Analisis yang mencakup 59 uji coba terkontrol secara acak tersebut mengungkapkan temuan signifikan. Partisipan yang mengikuti program olahraga memiliki peluang 15 persen lebih tinggi untuk mencapai tingkat abstinensi berkelanjutan. Selain itu, mereka tercatat 21 persen lebih berhasil dalam menjaga diri untuk tidak merokok selama periode tujuh hari dibandingkan dengan kelompok kontrol yang tidak menjalani program fisik.

Secara fisiologis, satu sesi olahraga terbukti mampu meredam keinginan merokok seketika selama durasi 30 menit. Temuan yang dipublikasikan dalam Journal of Sport and Health Science ini juga mencatat adanya penurunan rata-rata konsumsi sebanyak dua batang rokok per hari bagi mereka yang rutin beraktivitas fisik.

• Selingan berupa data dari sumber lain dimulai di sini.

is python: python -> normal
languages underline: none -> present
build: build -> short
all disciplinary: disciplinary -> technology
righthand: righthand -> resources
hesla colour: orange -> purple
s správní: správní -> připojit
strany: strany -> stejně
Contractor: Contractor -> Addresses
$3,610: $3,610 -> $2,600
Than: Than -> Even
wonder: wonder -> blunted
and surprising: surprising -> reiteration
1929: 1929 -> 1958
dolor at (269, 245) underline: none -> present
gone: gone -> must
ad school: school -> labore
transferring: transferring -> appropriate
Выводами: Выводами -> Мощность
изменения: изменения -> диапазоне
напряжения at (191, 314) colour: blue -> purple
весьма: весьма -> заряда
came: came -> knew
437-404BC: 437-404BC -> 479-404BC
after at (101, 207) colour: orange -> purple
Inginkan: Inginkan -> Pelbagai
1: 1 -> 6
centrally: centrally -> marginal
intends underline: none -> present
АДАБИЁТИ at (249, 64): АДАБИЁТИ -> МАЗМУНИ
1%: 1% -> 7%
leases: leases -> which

Meski demikian, Profesor Carol Maher, peneliti senior dalam studi ini, mengingatkan bahwa olahraga tetap harus diposisikan sebagai metode pelengkap. Intervensi medis berbasis bukti, seperti konseling dan terapi pengganti nikotin, tetap memegang peranan utama dalam program berhenti merokok yang terstruktur.

Data dari Organisasi Kesehatan Dunia (WHO) mencatat tembakau sebagai penyebab tujuh juta kematian dini setiap tahunnya di seluruh dunia. Di Indonesia sendiri, dampak buruk rokok menjadi tantangan kesehatan nasional yang serius, mengingat tingginya prevalensi perokok aktif yang mencakup jutaan jiwa serta beban ekonomi yang ditimbulkan akibat penyakit terkait rokok.